A man still waiting for a treatment plan 10 weeks after being diagnosed with terminal cancer has hit out at NHS failings he believes are shortening lives.

Charles Walker, 71, of High Street, Maryport, was being treated for another condition in the West Cumberland Hospital on October 30 when he was told he was suffering terminal pancreatic cancer.

He said he was told medics would urgently discuss his case and assign an oncologist to discuss palliative care.

But two-and-a-half months later, Mr Walker has still not been allocated his own specialist doctor and has no care plan.

He has had some chemotherapy, but said the lack of a consultant almost led to that having fatal consequences.

Mr Walker said: “I know I am dying – everyone dies – but that will happen considerably sooner than it needed to have done had the so-called management of our hospital trust put the experience and welfare of cancer patients above economics.

“There could be patients who might have been cured, or had their lives extended, had the management of cancer care in this county been anything remotely adequate. Our earlier deaths are entirely on their hands.”

Workington MP Sue Hayman has raised the issue with ministers after Mr Walker wrote to her about his care.

The MP said: “This has been an appalling wait and lack of care and is not acceptable. I have written to health secretary Jeremy Hunt and the CEO of the trust.”

Seven weeks after his diagnosis, Mr Walker called the trust, only to be told at 12.45pm he had been due in Whitehaven at 10am that day. He had not received the appointment.

Mr Walker said: “The oncologist was very good but concerned that it had taken so long to see me.

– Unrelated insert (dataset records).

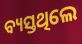
ବ୍ୟସ୍ତଥିଲେ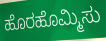
ಹೊರಹೊಮ್ಮಿಸುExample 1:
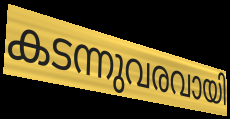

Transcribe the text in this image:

കടന്നുവരവായി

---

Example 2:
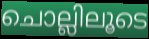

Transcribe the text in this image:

ചൊല്ലിലൂടെ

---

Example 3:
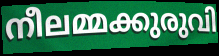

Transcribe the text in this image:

നീലമ്മക്കുരുവി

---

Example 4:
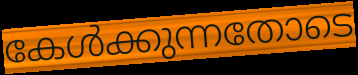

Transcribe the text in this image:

കേൾക്കുന്നതോടെ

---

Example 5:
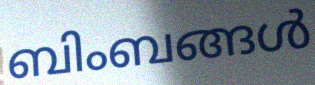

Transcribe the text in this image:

ബിംബങ്ങൾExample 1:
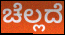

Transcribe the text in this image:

ಚೆಲ್ಲದೆ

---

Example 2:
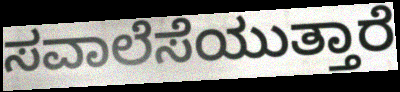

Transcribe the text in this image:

ಸವಾಲೆಸೆಯುತ್ತಾರೆ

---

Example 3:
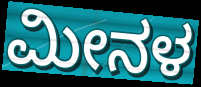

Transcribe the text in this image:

ಮೀನಳ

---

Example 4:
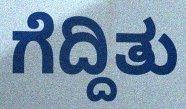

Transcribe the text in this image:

ಗೆದ್ದಿತು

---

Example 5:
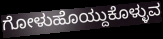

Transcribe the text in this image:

ಗೋಳುಹೊಯ್ದುಕೊಳ್ಳುವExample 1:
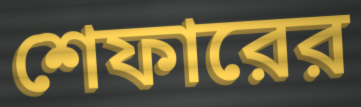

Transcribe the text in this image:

শেফারের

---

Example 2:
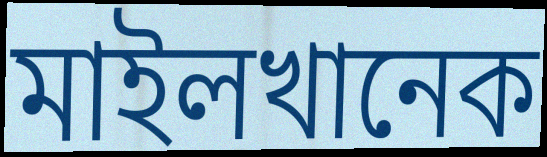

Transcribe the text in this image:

মাইলখানেক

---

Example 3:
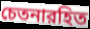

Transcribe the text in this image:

চেতনারহিত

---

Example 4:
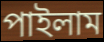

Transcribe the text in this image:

পাইলাম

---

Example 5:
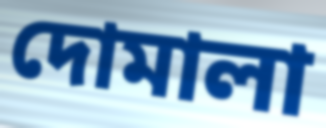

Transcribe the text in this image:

দোমালা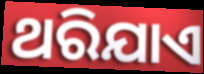
ଥରିଯାଏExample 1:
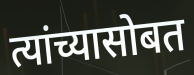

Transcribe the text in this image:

त्यांच्यासोबत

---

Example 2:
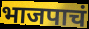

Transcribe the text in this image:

भाजपाचं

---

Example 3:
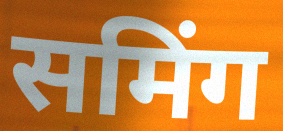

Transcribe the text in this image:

समिंग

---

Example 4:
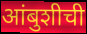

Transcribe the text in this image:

आंबुशीची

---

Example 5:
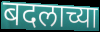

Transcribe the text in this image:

बदलाच्या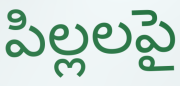
పిల్లలపై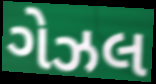
ગેઝલ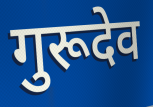
गुरूदेव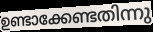
ഉണ്ടാക്കേണ്ടതിന്നു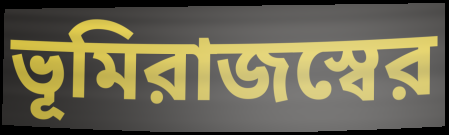
ভূমিরাজস্বের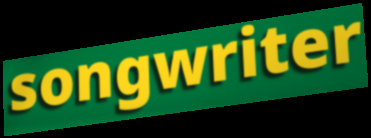
songwriter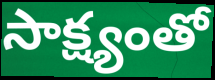
సాక్ష్యంతో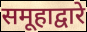
समूहाद्वारे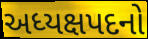
અધ્યક્ષપદનો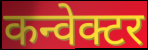
कन्वेक्टरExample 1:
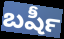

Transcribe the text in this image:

బషీర్‍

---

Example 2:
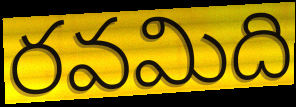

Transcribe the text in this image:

రవమిది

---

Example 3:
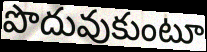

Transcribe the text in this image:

పొదువుకుంటూ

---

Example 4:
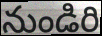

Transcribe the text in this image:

నుండిరి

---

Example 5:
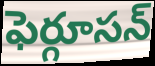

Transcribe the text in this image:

ఫెర్గూసన్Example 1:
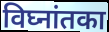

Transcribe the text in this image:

विघ्नांतका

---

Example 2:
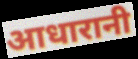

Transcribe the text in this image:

आधारानी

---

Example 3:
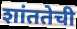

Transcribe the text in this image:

शांततेची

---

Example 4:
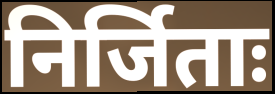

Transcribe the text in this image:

निर्जिताः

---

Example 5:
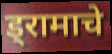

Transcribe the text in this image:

ड्रामाचेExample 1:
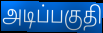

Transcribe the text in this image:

அடிப்பகுதி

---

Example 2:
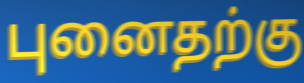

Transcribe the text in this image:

புனைதற்கு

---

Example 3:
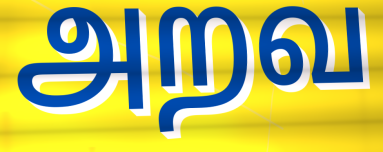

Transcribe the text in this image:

He said in his clinic in Pakistan I would have been seen within a week.”

The oncologist booked Mr Walker in for chemotherapy but he remained without a care plan.

The treatment left him with life-threatening sepsis due to an infection he believes would have been detected had he had a consultant.

He was due another round last week but this was postponed because of the results of a liver function test, which he had insisted the nurses carry out.

Mr Walker has now seen an oncologist who travelled from Newcastle but is still waiting to be designated a specialist.

He said he had already been let down again after receiving an appointment for yesterday, only to be told there was no clinic that day.

A spokesman for North Cumbria University Hospitals NHS Trust said it was unable to comment on Mr Walker’s case because of confidentiality but would contact him directly.